» **Task requirements**
Could the entries below be retyped exactly and in full?

» **Exercise input**
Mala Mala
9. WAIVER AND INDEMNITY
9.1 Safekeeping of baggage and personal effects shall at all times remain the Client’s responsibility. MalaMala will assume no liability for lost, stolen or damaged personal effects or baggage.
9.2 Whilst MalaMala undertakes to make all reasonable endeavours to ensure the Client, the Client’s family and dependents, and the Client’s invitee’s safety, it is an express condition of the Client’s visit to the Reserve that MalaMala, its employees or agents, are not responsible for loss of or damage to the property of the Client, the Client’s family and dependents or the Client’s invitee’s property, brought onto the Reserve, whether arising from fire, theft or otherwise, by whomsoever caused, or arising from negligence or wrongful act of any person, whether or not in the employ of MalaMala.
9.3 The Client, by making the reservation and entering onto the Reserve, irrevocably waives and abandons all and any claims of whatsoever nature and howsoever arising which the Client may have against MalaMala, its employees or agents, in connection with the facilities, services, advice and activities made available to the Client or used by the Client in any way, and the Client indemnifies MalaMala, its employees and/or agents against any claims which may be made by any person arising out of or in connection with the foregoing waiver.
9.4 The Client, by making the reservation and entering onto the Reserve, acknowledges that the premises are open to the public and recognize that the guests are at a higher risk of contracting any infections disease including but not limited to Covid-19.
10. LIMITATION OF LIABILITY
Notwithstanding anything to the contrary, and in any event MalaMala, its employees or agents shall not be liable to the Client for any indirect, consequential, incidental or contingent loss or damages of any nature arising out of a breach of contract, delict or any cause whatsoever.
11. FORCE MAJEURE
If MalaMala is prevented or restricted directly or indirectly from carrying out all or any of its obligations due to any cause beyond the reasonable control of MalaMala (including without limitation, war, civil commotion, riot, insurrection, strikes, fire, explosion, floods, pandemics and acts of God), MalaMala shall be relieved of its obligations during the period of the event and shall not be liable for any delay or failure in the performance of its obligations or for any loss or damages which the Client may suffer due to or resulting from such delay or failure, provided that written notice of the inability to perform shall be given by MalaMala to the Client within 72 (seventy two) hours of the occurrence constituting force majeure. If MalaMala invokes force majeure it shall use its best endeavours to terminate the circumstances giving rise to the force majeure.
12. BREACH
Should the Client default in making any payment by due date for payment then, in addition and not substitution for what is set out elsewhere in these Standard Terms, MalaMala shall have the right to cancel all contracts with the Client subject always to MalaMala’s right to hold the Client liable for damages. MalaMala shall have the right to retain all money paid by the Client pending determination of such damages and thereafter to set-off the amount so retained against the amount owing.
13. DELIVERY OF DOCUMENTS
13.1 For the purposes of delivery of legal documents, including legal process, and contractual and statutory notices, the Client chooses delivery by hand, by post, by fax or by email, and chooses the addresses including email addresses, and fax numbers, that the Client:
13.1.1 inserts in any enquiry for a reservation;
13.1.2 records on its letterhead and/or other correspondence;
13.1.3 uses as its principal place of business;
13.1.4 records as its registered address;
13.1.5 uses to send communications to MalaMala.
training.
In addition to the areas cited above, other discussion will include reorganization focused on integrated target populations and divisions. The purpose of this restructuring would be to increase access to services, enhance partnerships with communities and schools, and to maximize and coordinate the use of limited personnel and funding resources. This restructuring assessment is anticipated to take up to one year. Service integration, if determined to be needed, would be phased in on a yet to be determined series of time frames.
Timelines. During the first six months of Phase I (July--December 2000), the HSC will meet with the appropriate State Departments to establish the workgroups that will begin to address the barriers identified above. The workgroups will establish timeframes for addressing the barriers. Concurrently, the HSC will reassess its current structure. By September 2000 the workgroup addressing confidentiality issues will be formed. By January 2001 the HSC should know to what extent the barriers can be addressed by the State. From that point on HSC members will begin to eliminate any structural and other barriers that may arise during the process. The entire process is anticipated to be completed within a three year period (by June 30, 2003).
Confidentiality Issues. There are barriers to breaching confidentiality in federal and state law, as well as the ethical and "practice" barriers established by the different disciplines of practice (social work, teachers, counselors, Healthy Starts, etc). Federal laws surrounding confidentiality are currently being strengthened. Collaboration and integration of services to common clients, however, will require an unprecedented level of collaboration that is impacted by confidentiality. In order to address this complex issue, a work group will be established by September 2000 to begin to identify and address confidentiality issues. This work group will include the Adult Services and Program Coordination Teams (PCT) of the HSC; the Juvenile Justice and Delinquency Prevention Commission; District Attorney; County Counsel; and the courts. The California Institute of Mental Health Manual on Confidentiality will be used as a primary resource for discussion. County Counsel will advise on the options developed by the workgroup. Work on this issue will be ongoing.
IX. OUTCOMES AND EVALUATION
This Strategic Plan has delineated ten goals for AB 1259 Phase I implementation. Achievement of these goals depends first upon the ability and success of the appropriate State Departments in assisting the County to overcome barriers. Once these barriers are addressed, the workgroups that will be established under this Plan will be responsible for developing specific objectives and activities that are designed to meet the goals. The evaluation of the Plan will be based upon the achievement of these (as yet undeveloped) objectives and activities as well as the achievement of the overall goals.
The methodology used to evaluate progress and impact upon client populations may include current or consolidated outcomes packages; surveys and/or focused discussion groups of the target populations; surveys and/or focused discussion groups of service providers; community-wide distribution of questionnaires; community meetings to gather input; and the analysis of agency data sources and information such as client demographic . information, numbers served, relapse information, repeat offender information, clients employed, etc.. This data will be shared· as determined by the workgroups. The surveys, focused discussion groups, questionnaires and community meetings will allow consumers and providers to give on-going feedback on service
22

» **Exercise response**
Mala Mala
9. WAIVER AND INDEMNITY
9.1 Safekeeping of baggage and personal effects shall at all times remain the Client’s responsibility. MalaMala will assume no liability for lost, stolen or damaged personal effects or baggage.
9.2 Whilst MalaMala undertakes to make all reasonable endeavours to ensure the Client, the Client’s family and dependents, and the Client’s invitee’s safety, it is an express condition of the Client’s visit to the Reserve that MalaMala, its employees or agents, are not responsible for loss of or damage to the property of the Client, the Client’s family and dependents or the Client’s invitee’s property, brought onto the Reserve, whether arising from fire, theft or otherwise, by whomsoever caused, or arising from negligence or wrongful act of any person, whether or not in the employ of MalaMala.
9.3 The Client, by making the reservation and entering onto the Reserve, irrevocably waives and abandons all and any claims of whatsoever nature and howsoever arising which the Client may have against MalaMala, its employees or agents, in connection with the facilities, services, advice and activities made available to the Client or used by the Client in any way, and the Client indemnifies MalaMala, its employees and/or agents against any claims which may be made by any person arising out of or in connection with the foregoing waiver.
9.4 The Client, by making the reservation and entering onto the Reserve, acknowledges that the premises are open to the public and recognize that the guests are at a higher risk of contracting any infections disease including but not limited to Covid-19.
10. LIMITATION OF LIABILITY
Notwithstanding anything to the contrary, and in any event MalaMala, its employees or agents shall not be liable to the Client for any indirect, consequential, incidental or contingent loss or damages of any nature arising out of a breach of contract, delict or any cause whatsoever.
11. FORCE MAJEURE
If MalaMala is prevented or restricted directly or indirectly from carrying out all or any of its obligations due to any cause beyond the reasonable control of MalaMala (including without limitation, war, civil commotion, riot, insurrection, strikes, fire, explosion, floods, pandemics and acts of God), MalaMala shall be relieved of its obligations during the period of the event and shall not be liable for any delay or failure in the performance of its obligations or for any loss or damages which the Client may suffer due to or resulting from such delay or failure, provided that written notice of the inability to perform shall be given by MalaMala to the Client within 72 (seventy two) hours of the occurrence constituting force majeure. If MalaMala invokes force majeure it shall use its best endeavours to terminate the circumstances giving rise to the force majeure.
12. BREACH
Should the Client default in making any payment by due date for payment then, in addition and not substitution for what is set out elsewhere in these Standard Terms, MalaMala shall have the right to cancel all contracts with the Client subject always to MalaMala’s right to hold the Client liable for damages. MalaMala shall have the right to retain all money paid by the Client pending determination of such damages and thereafter to set-off the amount so retained against the amount owing.
13. DELIVERY OF DOCUMENTS
13.1 For the purposes of delivery of legal documents, including legal process, and contractual and statutory notices, the Client chooses delivery by hand, by post, by fax or by email, and chooses the addresses including email addresses, and fax numbers, that the Client:
13.1.1 inserts in any enquiry for a reservation;
13.1.2 records on its letterhead and/or other correspondence;
13.1.3 uses as its principal place of business;
13.1.4 records as its registered address;
13.1.5 uses to send communications to MalaMala.
training.
In addition to the areas cited above, other discussion will include reorganization focused on integrated target populations and divisions. The purpose of this restructuring would be to increase access to services, enhance partnerships with communities and schools, and to maximize and coordinate the use of limited personnel and funding resources. This restructuring assessment is anticipated to take up to one year. Service integration, if determined to be needed, would be phased in on a yet to be determined series of time frames.
Timelines. During the first six months of Phase I (July--December 2000), the HSC will meet with the appropriate State Departments to establish the workgroups that will begin to address the barriers identified above. The workgroups will establish timeframes for addressing the barriers. Concurrently, the HSC will reassess its current structure. By September 2000 the workgroup addressing confidentiality issues will be formed. By January 2001 the HSC should know to what extent the barriers can be addressed by the State. From that point on HSC members will begin to eliminate any structural and other barriers that may arise during the process. The entire process is anticipated to be completed within a three year period (by June 30, 2003).
Confidentiality Issues. There are barriers to breaching confidentiality in federal and state law, as well as the ethical and "practice" barriers established by the different disciplines of practice (social work, teachers, counselors, Healthy Starts, etc). Federal laws surrounding confidentiality are currently being strengthened. Collaboration and integration of services to common clients, however, will require an unprecedented level of collaboration that is impacted by confidentiality. In order to address this complex issue, a work group will be established by September 2000 to begin to identify and address confidentiality issues. This work group will include the Adult Services and Program Coordination Teams (PCT) of the HSC; the Juvenile Justice and Delinquency Prevention Commission; District Attorney; County Counsel; and the courts. The California Institute of Mental Health Manual on Confidentiality will be used as a primary resource for discussion. County Counsel will advise on the options developed by the workgroup. Work on this issue will be ongoing.
IX. OUTCOMES AND EVALUATION
This Strategic Plan has delineated ten goals for AB 1259 Phase I implementation. Achievement of these goals depends first upon the ability and success of the appropriate State Departments in assisting the County to overcome barriers. Once these barriers are addressed, the workgroups that will be established under this Plan will be responsible for developing specific objectives and activities that are designed to meet the goals. The evaluation of the Plan will be based upon the achievement of these (as yet undeveloped) objectives and activities as well as the achievement of the overall goals.
The methodology used to evaluate progress and impact upon client populations may include current or consolidated outcomes packages; surveys and/or focused discussion groups of the target populations; surveys and/or focused discussion groups of service providers; community-wide distribution of questionnaires; community meetings to gather input; and the analysis of agency data sources and information such as client demographic . information, numbers served, relapse information, repeat offender information, clients employed, etc.. This data will be shared· as determined by the workgroups. The surveys, focused discussion groups, questionnaires and community meetings will allow consumers and providers to give on-going feedback on service
22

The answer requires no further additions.